Encore une belle journée. Mais à cinq heures, le ciel s’est couvert d’épais nuages. Fera-t-il beau demain ?

24 décembre 1903

C’est le déluge universel ! Les chemins sont transformés en torrents ! Tout est submergé ! La voie qui est notre chemin de ressource en temps de grosses pluies ressemble à une rivière. Adieu notre belle fête de Noël ! La famille Viguier est montée à la campagne, mais à neuf heures, j’ai dû me retirer tant je souffrais de mes engelures. Pour la première fois que j’en ai, je suis généreusement servie ! Bon petit Jésus, quelle vilaine nuit vous avez choisie pour venir en ce monde ? Laissez-moi espérer que les cœurs qui auront le bonheur de vous recevoir seront un peu plus chauds ! Quant à moi, puisque le bonheur de vous posséder m’est refusé, je vous prie, cher petit Jésus, de venir dans mon pauvre et triste petit cœur, par votre Sainte grâce.

25 décembre 1903

Mon soleil radieux salue cette belle journée. Maman, mes sœurs et moi sommes allées à la grande messe. De retour à la maison, nous y avons trouvé Hippolyte Lonjon qui venait nous présenter sa femme. Elle me paraît fort gentille. A cinq heures, nous avons été les raccompagner à la gare.

26 décembre 1903

Quelle belle journée ! Mais, si le ciel était sans nuages, nous étions bien soucieux. Monsieur V. a été vendu. Ce qui fait que le vin qui est dans la citerne va partir pour Cazouls. Espérons qu’encore une fois nous en serons quittes pour la peur. J’ai reçu la visite de Maria et de sa mère. J’ai remis à mon amie une lettre anonyme que l’on m’a envoyée, et dans laquelle l’on me fait part de son mariage avec Louis Christol. Nous en avons ri ensemble. Moi qui croyais aller à la noce, j’y suis pour mes frais.

27 décembre 1903

Aujourd’hui j’ai une intention particulière dans mes prières pour Géo. Il a 21 ans. A l’occasion de son anniversaire, je lui ai envoyé une très jolie carte. L’après-midi, j’ai été à Pézenas avec Mme Sales. J’ai passé deux heures charmantes au couvent. En arrivant à la maison, quelle n’a pas été ma surprise d’y trouver Madame et Monsieur V. Notre expédition à Cazouls n’a pas réussi. Les futs ont été saisis. Et le vin qui se trouve dans la citerne va aller à l’Hérault. 700 hectolitres ! Quelle perte !

28 décembre 1903

Journée triste.

29 décembre 1903

Henri Sales arrive ce soir pour les vacances du jour de l’An. Hélas ! Elles s’annoncent bien tristes !

30 décembre 1903

Mon frère chéri est ici ; quel bonheur !

31 décembre 1903


Journée pluvieuse. J’ai reçu une très jolie carte de Mimi-Loulou et de Géo. Soirée charmante passée en famille. J’ai fait une manille avec Louis, contre papa et Claire. Ils nous ont brossés dans les grandes largeurs ! Voilà 1903 d’enterré ! Que 1904 nous soit plus favorable !

◆ Données fournies ◆
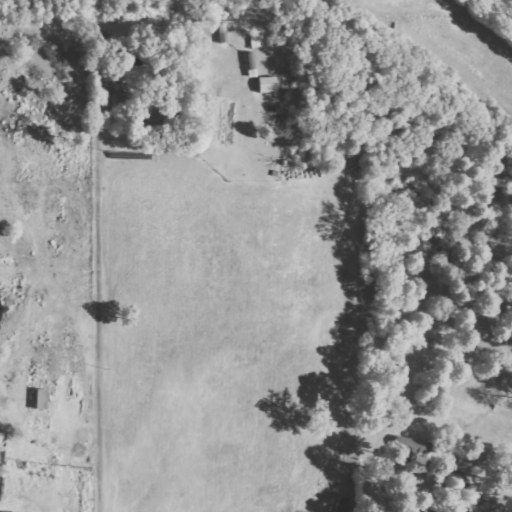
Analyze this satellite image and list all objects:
building: (249, 64)
building: (264, 84)
building: (38, 399)
building: (408, 447)
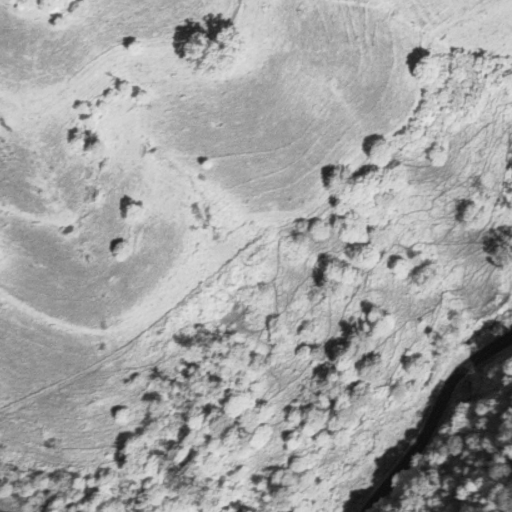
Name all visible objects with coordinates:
road: (437, 416)
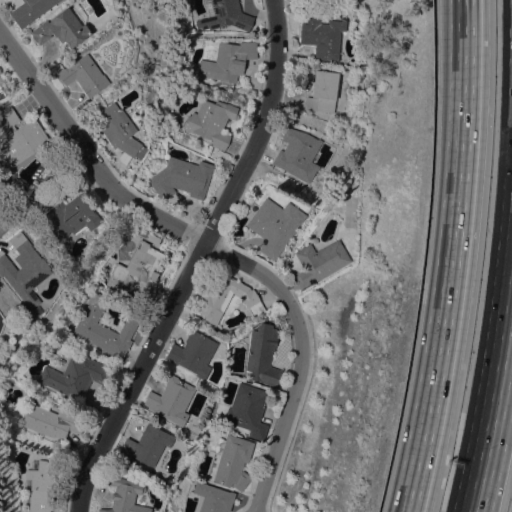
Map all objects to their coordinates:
building: (30, 10)
building: (31, 10)
building: (218, 14)
building: (230, 14)
building: (61, 28)
building: (62, 28)
building: (321, 36)
building: (324, 36)
building: (225, 61)
building: (228, 61)
building: (82, 74)
building: (85, 75)
building: (1, 76)
building: (1, 79)
building: (322, 91)
building: (323, 92)
building: (156, 101)
building: (209, 120)
building: (212, 121)
building: (117, 130)
building: (117, 131)
building: (20, 138)
building: (21, 141)
building: (296, 153)
building: (298, 154)
building: (181, 176)
building: (182, 177)
building: (16, 181)
road: (41, 190)
building: (69, 216)
building: (71, 216)
building: (273, 225)
building: (273, 225)
road: (215, 249)
road: (454, 257)
road: (196, 259)
building: (318, 261)
building: (320, 261)
building: (25, 268)
building: (138, 269)
building: (22, 270)
building: (138, 270)
building: (226, 297)
building: (227, 297)
building: (101, 327)
building: (105, 328)
building: (192, 353)
building: (193, 353)
building: (261, 354)
building: (263, 354)
road: (494, 358)
building: (76, 375)
building: (73, 376)
building: (171, 399)
building: (169, 400)
building: (248, 409)
building: (249, 410)
building: (52, 420)
building: (50, 421)
building: (149, 444)
building: (145, 445)
building: (233, 461)
building: (232, 462)
building: (36, 483)
building: (42, 486)
building: (124, 493)
building: (125, 496)
building: (212, 497)
building: (212, 498)
road: (465, 504)
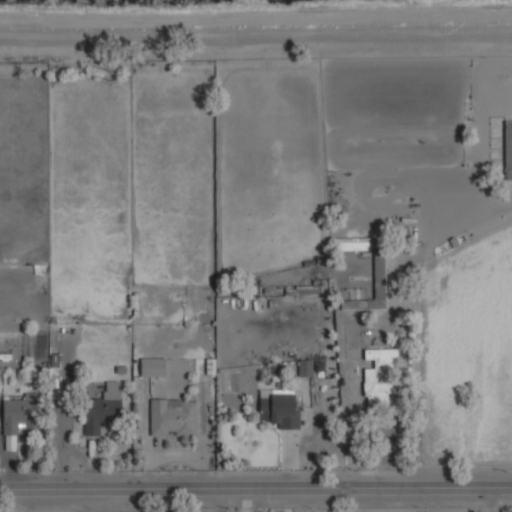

◆ Petit exercice ◆
Reprenez mot pour mot le journal de décembre 1903, de « Mon soleil radieux » jusqu'à « raccompagner à la gare. » compris.

◆ Résultat attendu ◆
Mon soleil radieux salue cette belle journée. Maman, mes sœurs et moi sommes allées à la grande messe. De retour à la maison, nous y avons trouvé Hippolyte Lonjon qui venait nous présenter sa femme. Elle me paraît fort gentille. A cinq heures, nous avons été les raccompagner à la gare.